It was a hastily scribbled note on a torn piece of paper, hand-delivered to my desk at work more than 20 years ago. Yet its contents still have the power to make my stomach flip-flop. "I want you … NOW!!!" Unsigned, but in familiar scrawl, words dripping with urgency and longing, it resurfaced during a cupboard clean-out, casting me back to the heady days of an office affair. I kept the note, again, and stuffed it back into a shoebox. I don't know why, except to say it was a tangible reminder of knee-trembling times. Before a sense of professional responsibility, and arthritis, intervened.
This small act of hoarding made me wonder. How would my former colleague and I plan lunchtime trysts if we shared an open-plan office today? Sexting, sadly, seems to have replaced the handwritten note as an indicator of lustful intent. But I'd really like to think we wouldn't be swapping provocative selfies captioned "hey", "r u hot 4 me", and "sexxxxy".
Though my truncated scrap of correspondence may not be the best example, it's time to bring back the lost art of love-letter writing and, with it, a sense of romance. Deliciously dubbed billet-doux, meaning "sweet letter" by the French (who else?), love letters speak to the heart, not the loins.
Winston Churchill wrote to his wife Clementine, "I kiss your vision as it rises before my mind". Napoleon Bonaparte – the French, again! – penned countless letters to Josephine, speaking wistfully of "your caresses, your tears, your affectionate solitude". In the capable hands of English poet John Donne, the love letter reached its apotheosis. "Off with that girdle, like heaven's zone glistering, But a far fairer world encompassing."
Well, perhaps they do speak to the loins sometimes.
Modern sexts, on the other hand, are the dirty grubs of the genre. Maybe it's just me, but "omg that ass" just doesn't have the same ring. Pardon the pun. And while individuals like Anthony Weiner and Queensland's own Peter Dowling might disagree, sexts containing close-ups of male genitalia don't bring to mind the bedroom. When I first saw Dowling's 2013 sexts to his mistress, I was utterly confused. Why is he force-feeding a giant earthworm red wine? Are earthworms, like the mezcal worms at the bottle of tequila bottles, a thing now? Has anyone thought to inform the RSPCA?

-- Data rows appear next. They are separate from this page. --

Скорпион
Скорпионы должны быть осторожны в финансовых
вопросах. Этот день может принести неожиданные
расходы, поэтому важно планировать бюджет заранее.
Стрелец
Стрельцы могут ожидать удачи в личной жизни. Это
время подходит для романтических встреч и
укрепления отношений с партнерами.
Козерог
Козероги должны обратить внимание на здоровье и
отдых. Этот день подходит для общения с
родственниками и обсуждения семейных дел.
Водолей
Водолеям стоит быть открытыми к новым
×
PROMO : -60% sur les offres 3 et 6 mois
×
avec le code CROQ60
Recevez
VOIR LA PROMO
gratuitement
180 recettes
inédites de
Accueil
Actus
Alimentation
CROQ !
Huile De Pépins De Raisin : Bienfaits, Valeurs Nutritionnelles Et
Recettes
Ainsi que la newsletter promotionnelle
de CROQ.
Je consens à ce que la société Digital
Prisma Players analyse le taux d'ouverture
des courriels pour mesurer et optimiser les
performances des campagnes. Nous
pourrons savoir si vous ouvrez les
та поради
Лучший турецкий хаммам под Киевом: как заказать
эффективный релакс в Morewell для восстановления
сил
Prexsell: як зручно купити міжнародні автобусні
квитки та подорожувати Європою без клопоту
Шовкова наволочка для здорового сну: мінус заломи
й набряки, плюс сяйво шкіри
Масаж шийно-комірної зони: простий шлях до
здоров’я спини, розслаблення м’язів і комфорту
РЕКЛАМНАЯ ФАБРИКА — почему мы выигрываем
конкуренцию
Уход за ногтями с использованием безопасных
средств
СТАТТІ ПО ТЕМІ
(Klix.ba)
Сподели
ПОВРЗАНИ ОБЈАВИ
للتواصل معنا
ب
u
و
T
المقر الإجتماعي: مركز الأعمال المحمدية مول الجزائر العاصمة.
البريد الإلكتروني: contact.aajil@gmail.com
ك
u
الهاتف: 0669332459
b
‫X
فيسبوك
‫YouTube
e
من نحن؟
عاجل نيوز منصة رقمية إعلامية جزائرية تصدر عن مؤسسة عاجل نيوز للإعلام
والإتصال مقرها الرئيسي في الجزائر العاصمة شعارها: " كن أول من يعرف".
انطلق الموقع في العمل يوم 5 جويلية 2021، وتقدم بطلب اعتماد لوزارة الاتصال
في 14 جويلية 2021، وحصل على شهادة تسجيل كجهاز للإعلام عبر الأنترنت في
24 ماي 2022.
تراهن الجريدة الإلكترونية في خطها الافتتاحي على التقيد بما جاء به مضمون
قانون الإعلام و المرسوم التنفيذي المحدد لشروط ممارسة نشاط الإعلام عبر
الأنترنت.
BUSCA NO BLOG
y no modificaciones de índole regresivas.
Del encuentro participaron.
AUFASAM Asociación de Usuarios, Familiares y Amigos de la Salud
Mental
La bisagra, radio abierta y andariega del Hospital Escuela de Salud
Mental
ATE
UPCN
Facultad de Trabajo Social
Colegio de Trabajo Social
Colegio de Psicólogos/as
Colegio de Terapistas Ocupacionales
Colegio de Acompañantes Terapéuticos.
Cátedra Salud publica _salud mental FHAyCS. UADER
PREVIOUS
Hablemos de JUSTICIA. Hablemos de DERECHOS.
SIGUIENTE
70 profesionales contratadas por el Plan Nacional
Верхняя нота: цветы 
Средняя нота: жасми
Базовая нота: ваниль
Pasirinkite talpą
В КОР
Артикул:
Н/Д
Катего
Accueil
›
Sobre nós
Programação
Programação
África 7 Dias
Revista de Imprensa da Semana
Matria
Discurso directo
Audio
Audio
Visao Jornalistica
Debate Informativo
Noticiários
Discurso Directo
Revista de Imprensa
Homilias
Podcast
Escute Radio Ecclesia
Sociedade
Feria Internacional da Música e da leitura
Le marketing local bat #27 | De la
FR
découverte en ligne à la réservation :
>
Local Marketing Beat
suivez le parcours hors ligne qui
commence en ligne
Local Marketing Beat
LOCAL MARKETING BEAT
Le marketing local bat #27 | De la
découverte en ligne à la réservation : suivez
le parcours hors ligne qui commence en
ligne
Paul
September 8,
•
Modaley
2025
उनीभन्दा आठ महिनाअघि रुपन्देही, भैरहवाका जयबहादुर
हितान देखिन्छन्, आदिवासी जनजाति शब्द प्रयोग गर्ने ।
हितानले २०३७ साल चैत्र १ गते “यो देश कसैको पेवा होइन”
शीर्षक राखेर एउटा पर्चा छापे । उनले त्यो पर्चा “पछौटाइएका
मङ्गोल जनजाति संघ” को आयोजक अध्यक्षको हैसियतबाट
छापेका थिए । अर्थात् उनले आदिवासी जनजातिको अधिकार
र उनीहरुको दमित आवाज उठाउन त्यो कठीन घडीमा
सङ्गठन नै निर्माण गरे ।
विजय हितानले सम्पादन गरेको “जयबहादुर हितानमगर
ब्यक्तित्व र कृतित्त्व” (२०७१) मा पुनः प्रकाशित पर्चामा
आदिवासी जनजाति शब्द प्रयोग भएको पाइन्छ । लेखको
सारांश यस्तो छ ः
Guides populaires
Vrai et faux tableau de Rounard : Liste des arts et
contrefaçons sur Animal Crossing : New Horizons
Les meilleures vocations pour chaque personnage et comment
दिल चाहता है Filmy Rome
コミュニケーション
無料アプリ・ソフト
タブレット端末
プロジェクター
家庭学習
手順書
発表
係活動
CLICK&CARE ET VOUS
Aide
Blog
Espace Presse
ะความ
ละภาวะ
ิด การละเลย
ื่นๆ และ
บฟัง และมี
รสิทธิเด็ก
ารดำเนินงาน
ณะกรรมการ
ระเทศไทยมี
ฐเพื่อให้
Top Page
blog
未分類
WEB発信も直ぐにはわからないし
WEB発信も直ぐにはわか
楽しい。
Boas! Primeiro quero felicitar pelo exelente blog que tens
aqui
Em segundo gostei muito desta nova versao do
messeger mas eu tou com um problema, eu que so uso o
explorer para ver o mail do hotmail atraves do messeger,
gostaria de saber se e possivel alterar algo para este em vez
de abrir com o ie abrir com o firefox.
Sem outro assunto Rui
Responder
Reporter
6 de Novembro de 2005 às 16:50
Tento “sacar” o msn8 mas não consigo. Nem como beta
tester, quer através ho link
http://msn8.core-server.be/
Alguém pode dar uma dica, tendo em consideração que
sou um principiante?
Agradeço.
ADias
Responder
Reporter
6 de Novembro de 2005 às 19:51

I also wonder if the course of history might have changed if Bonaparte and Churchill were distracted by ceaseless booty calls of the "I wanna do u" variety. And how might the vast, beautiful body of English literature have developed if Donne had dropped his codpiece instead of picking up his quill?
Sexts cheapen the most delicate discourse we're ever likely to have. And as Messrs Weiner, Dowling and many others have discovered, pressing "send" can have disastrous consequences – even when your missive reaches the intended recipient. Spare a thought for the lass who snapped herself in what could only be described as a lingerie-clad downward dog pose and dispatched it with the message "I know you want it". Seconds later, after realising she's sent it to the wrong number, she taps out "Im so sorry my bad". But it doesn't stop the huffy recipient texting back, "Seriously?!"
The very worst feature of sexts is that they invert the adoration equation. Donne, for instance, was worshipful in his description of his mistress, devoting couplet after couplet to her charms. Sexts, by comparison, serve to spruik the sender's assets. The recipient is, at best, an irrelevancy. If a sext could speak, it would say something like, "Look at my penis. See how big it is?" Boring.
Even "I want you … NOW!!!", a sext before the technology was invented, is quite clear about exactly whom is the object of desire: me, not him. Demonstrating that a picture ain't necessarily worth a thousand words, there are no bedroom eyes, no crude mimes of carnal acts, no narcissistic displays of nudity. And definitely no earthworms.
Denise Cullen is a Brisbane writer and psychology student.